The bison have been moving in recent years within the Grand Canyon boundaries where open hunting is prohibited. Park officials say they’re trampling on vegetation and spoiling water resources. The reduction plan would allow volunteers working in a team with a Park Service employee to shoot bison using non-lead ammunition to protect endangered California condors that feed on gut piles.


Hunters cannot harvest more than one bison in their lifetime through the state hunt, making the volunteer effort intriguing, they say.

“I would go if I had a chance to retain a portion of the meat,” said Travis McClendon, a hunter in Cottonwood. “It definitely would be worth going, especially with a group.”

Grand Canyon is working with state wildlife officials and the Intertribal Buffalo Council to craft guidelines for roundups and volunteer shooters, who would search for bison in the open, said Park Service spokesman Jeff Olson.

Much of the work would be done on foot in elevations of 8,000 feet or higher between October and May when the road leading to the Grand Canyon’s North Rim is closed.

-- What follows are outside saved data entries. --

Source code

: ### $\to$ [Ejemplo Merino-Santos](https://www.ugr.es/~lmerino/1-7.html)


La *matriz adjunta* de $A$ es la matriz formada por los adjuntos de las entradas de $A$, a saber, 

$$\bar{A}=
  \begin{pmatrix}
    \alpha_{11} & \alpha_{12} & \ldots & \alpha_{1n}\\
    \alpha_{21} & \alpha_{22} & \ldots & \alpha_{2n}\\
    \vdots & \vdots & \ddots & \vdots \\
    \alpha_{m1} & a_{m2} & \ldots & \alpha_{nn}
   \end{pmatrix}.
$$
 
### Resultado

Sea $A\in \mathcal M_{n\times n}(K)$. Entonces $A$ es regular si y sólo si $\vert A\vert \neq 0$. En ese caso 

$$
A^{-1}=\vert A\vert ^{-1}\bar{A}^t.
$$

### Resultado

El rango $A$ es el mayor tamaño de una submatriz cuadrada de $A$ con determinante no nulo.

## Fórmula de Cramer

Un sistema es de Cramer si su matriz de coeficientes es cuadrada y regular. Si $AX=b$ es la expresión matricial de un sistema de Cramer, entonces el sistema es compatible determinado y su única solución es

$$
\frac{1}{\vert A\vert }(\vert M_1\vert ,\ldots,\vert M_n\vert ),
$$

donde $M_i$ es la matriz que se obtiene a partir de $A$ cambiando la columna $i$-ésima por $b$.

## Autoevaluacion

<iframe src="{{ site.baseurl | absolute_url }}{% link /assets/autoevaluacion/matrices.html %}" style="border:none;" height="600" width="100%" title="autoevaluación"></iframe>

Snowmobiles and sleds would be used to remove the bison meat, and helicopters in rare instances, park officials said.

Carl Lutch, the terrestrial wildlife manager for Game and Fish in Flagstaff, said some models require volunteers to be capable of hiking eight miles a day, carrying a 60-pound pack and hitting a paper plate 200 yards away five times.

The head and hide of the bison would be given to tribes, or federal and state agencies.

Lutch said one scenario discussed is splitting the bison meat among volunteers, with each volunteer able to take the equivalent of meat from one full bison. Anything in excess of that would be given to tribes and charities, he said. A full-grown bull can have hundreds of pounds of meat.

Theodore Roosevelt National Park in North Dakota used volunteers in 2010 for elk reduction, selecting 240 people from thousands of applicants, said park spokeswoman Eileen Andes. Some quit before the week was over, she said.

“We had quite a bit of snow, so you’re not in a vehicle, you’re not on a horse,” she said. “You’re hiking through snow to shoot elk and haul them out. It was exceedingly strenuous.”